Welche Fehler hat der Westen im Umgang mit Russland gemacht? Diese Frage bewegt aktuell vor allem diejenigen, die entweder Sympathie für Putin haben oder ihn durchaus kritisch sehen, aber ihre Zweifel haben an der Berichterstattung unserer großen Medien. In meinem neuen Video versuche ich, die Diskussion etwas zu versachlichen – und vor allem auch einen Aspekt zu beleuchten, der in der öffentlichen Debatte aktuell fast völlig fehlt und über den die großen Medien fast komplett schweigen. Was auch kein Wunder ist, weil sie sich da nicht nur wenig mit Ruhm bekleckert haben, sondern mit verantwortlich sind und ihre Leser in die Irre geführt haben. Es geht mir dabei nicht um den Umgang des Westens mit Russland unter Putin – dazu wird aktuell sehr viel Desinformation verbreitet und versucht, aus dem Aggressor ein Opfer zu machen – sondern es geht um den Umgang des Westens mit Russland unter Boris Jelzin.
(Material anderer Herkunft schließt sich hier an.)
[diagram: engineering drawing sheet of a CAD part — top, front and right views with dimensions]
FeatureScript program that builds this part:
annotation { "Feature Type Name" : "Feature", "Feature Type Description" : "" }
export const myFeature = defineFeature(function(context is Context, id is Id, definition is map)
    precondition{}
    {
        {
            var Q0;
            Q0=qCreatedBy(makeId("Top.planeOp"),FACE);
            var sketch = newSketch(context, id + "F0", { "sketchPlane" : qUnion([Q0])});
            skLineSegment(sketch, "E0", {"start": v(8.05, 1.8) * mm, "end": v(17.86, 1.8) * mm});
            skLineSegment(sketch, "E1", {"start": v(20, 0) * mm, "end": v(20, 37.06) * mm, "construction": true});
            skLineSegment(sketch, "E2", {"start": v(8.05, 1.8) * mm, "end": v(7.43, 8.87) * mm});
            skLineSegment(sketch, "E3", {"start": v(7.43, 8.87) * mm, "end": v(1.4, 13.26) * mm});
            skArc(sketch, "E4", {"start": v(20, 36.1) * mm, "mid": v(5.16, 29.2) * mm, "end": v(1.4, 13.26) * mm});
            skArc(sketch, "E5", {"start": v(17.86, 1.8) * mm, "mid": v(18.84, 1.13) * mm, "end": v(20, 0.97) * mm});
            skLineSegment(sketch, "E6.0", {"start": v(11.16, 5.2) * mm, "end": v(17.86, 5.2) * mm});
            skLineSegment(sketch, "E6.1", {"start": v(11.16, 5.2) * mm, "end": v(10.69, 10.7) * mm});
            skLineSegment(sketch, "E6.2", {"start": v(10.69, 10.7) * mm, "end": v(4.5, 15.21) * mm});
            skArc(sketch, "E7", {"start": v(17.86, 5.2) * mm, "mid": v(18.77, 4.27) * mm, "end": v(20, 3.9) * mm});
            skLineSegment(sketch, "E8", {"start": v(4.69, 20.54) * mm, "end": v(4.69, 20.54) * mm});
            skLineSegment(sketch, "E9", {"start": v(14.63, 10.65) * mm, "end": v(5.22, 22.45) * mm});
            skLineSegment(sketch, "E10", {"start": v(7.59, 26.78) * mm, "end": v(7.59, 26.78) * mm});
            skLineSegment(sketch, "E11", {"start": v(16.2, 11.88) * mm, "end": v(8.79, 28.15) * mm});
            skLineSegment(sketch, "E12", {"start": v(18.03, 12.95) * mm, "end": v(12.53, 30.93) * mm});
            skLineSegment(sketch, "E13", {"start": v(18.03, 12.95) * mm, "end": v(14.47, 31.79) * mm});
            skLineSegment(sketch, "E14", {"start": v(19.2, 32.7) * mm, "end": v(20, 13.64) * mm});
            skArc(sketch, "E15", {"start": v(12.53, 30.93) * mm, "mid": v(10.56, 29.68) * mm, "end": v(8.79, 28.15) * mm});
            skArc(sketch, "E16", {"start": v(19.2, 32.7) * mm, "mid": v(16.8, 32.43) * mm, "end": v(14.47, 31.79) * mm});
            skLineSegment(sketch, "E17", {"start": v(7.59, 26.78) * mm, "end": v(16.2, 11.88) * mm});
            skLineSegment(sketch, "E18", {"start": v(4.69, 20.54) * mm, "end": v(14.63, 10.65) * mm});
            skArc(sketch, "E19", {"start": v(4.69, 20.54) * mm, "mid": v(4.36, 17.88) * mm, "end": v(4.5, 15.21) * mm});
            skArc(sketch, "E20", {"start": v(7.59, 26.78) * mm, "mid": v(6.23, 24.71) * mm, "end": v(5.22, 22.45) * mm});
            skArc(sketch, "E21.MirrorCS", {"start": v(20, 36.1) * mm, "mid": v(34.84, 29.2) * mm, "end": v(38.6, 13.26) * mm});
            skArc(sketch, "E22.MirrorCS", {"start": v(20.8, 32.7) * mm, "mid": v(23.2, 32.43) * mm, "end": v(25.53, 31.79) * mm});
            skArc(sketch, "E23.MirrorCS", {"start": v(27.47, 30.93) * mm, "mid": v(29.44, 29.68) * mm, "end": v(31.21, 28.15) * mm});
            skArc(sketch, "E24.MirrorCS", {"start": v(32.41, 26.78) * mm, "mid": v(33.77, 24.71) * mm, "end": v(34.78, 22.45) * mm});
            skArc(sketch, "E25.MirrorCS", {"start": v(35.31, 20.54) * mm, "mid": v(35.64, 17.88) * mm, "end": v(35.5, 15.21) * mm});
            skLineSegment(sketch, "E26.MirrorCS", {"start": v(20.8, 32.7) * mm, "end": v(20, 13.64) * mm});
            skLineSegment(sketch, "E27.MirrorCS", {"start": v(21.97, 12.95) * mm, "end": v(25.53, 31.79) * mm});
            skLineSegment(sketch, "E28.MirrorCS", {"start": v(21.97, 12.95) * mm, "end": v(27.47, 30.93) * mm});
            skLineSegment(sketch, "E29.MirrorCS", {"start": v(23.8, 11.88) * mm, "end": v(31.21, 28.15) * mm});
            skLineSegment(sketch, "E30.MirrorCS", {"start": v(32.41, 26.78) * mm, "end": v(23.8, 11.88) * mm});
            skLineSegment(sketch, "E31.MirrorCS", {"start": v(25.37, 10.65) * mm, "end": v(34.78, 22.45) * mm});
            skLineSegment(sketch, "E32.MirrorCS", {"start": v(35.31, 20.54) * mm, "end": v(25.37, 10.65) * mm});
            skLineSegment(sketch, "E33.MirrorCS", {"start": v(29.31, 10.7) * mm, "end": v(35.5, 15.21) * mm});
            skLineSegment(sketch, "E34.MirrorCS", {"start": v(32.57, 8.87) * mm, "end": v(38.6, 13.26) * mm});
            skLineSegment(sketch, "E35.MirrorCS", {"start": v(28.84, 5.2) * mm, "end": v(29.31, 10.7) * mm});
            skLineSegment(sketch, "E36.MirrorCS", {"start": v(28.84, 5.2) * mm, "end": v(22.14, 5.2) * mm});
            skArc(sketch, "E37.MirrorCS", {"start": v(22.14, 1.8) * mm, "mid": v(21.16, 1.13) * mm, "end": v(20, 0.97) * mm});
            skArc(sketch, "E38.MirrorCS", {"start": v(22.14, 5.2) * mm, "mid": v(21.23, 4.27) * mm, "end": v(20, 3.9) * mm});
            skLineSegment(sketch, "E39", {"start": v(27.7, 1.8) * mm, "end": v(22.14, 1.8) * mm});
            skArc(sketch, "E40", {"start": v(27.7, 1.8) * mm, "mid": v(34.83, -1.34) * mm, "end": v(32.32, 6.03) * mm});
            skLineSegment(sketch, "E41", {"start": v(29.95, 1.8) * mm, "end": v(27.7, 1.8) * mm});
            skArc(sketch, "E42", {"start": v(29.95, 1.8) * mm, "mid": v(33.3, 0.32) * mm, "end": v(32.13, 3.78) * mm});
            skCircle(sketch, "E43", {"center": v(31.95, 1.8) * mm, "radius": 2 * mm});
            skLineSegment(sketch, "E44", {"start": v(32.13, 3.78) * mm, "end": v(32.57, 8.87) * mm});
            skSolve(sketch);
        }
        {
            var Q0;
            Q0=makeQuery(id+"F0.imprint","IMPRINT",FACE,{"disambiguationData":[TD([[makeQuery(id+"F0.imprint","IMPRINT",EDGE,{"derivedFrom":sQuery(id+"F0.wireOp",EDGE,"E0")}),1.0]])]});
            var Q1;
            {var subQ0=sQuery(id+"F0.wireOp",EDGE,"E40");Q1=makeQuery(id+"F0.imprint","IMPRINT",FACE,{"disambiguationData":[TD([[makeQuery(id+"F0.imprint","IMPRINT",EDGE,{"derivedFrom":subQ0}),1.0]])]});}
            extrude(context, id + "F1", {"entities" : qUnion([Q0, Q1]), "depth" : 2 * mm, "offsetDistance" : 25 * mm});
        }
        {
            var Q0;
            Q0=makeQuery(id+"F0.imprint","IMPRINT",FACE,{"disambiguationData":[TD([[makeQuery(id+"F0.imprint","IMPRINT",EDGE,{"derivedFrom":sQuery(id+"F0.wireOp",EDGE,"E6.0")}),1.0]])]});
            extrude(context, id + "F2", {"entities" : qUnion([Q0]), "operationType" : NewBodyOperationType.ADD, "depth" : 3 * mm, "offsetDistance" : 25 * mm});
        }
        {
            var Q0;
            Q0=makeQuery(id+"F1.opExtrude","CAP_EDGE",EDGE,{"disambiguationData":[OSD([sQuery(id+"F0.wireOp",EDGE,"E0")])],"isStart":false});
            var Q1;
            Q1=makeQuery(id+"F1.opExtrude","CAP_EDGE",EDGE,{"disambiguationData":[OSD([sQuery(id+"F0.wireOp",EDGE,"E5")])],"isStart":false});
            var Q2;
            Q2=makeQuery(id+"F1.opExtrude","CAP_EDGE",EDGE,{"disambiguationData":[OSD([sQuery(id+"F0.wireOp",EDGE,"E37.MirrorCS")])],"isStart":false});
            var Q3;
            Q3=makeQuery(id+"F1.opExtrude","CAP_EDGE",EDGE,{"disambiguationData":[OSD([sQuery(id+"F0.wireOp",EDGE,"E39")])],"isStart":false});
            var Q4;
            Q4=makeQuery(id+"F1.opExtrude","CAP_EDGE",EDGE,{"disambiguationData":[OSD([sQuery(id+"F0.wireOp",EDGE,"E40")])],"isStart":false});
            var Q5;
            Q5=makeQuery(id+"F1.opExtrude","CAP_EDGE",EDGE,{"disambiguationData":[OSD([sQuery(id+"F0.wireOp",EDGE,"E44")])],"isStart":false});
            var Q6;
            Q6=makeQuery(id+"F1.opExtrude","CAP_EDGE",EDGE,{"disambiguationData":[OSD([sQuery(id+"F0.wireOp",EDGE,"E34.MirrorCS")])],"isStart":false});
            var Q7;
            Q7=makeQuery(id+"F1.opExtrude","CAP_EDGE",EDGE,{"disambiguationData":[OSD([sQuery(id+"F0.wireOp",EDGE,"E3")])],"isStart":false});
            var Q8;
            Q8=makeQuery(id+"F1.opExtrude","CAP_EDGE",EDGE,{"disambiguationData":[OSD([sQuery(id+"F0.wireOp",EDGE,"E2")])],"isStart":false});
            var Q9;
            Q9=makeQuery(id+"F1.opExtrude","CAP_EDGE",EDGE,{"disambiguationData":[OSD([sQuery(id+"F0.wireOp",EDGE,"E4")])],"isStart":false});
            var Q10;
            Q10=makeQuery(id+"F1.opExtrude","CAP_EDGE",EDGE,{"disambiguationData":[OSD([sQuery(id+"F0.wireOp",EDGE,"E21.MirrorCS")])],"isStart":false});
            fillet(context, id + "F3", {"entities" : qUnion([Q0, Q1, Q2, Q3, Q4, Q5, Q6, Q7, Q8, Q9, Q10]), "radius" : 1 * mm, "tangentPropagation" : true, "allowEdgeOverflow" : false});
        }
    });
Ich habe diese Zeit persönlich in Moskau erlebt. Ich war dort zum ersten Mal 1987, und lebte dann ab 1990 dort als Student. Die Menschen waren zu diesem Zeitpunkt geradezu begeistert für alles, was aus dem Westen kam. Sie wollten Partnerschaft, sie wollten Freundschaft. Und sie wollten nach dem Scheitern des Sozialismus ein System mit Demokratie und Marktwirtschaft. Und was haben sie bekommen? Einen Raubtierkapitalismus mit Faustrecht, bei dem die große Masse völlig verarmte und einige wenige zu unermesslichem Reichtum kamen.
Es war einer der bedeutendsten Raubzüge der Geschichte, der Anfang der 1990er Jahre in Russland stattfand. Zugespitzt ausgedrückt teilten sich das organisierte Verbrechen und die Partei-Bonzen die unermesslichen Reichtümer Russlands untereinander auf, während die Hyperinflation die gesamten Ersparnisse der einfachen Menschen auffraß. Unter dem Applaus, ja teilweise tatkräftiger Mithilfe des Westens. Als das Parlament, das Jelzin zuvor ins Amt gehievt hatte, sich dagegen wehrte, löste er das Parlament einfach auf. Als das Verfassungsgericht die Entscheidung für verfassungswidrig erklärte, löste Jelzin auch dieses auf. Faktisch ein Staatsstreich aus dem Kreml. Und wie berichteten die Medien im Westen darüber? Sie schrieben, als sich die Abgeordneten wehrten, es sei ein Putsch von Altkommunisten, den Jelzin niederschlagen ließ. Dabei gab er den Befehl, aus Panzern auf das Parlament zu schießen. Gewalt war als Machtmittel wieder salonfähig, unter Applaus aus dem Westen. Jelzin konnte weiter seinen Wildwest-Kapitalismus ausbauen.
Als er im Jahr 2000 nach zwei Amtszeiten nicht mehr antreten durfte, und ihm und seiner Familie der Prozess drohte, ging er einen Pakt mit dem Geheimdienst ein – der letzten mächtigen Organisation. Der Deal: Machtübergabe an den Geheimdienstler Putin gegen Straffreiheit. So kam Putin an die Macht. Und mit ihm der KGB, der nun FSB hieß. Die alten Oligarchen wurden entmachtet, durften aber bis auf drei Abtrünnige ihre Mega-Vermögen behalten. Dafür machte Putin seine Freunde und Genossen zu neuen Oligarchen: Der Raubzug ging weiter, unter neuen Vorzeichen. Weil Demokratie und Marktwirtschaft zu Schimpfworten verkommen waren, weil Gewalt wieder zum probaten Mittel in der Politik gemacht wurde, setzte Putin genau hier an. Er ist die Antwort auf die Jelzin-Zeit. Ohne diese wäre Putin, so wie wir ihn kennen, kaum möglich. Und genau darin sehe ich die Verantwortung des Westens. Die aber kein Gramm von Putins Verantwortung für seinen grausamen Angriffskrieg wegnimmt.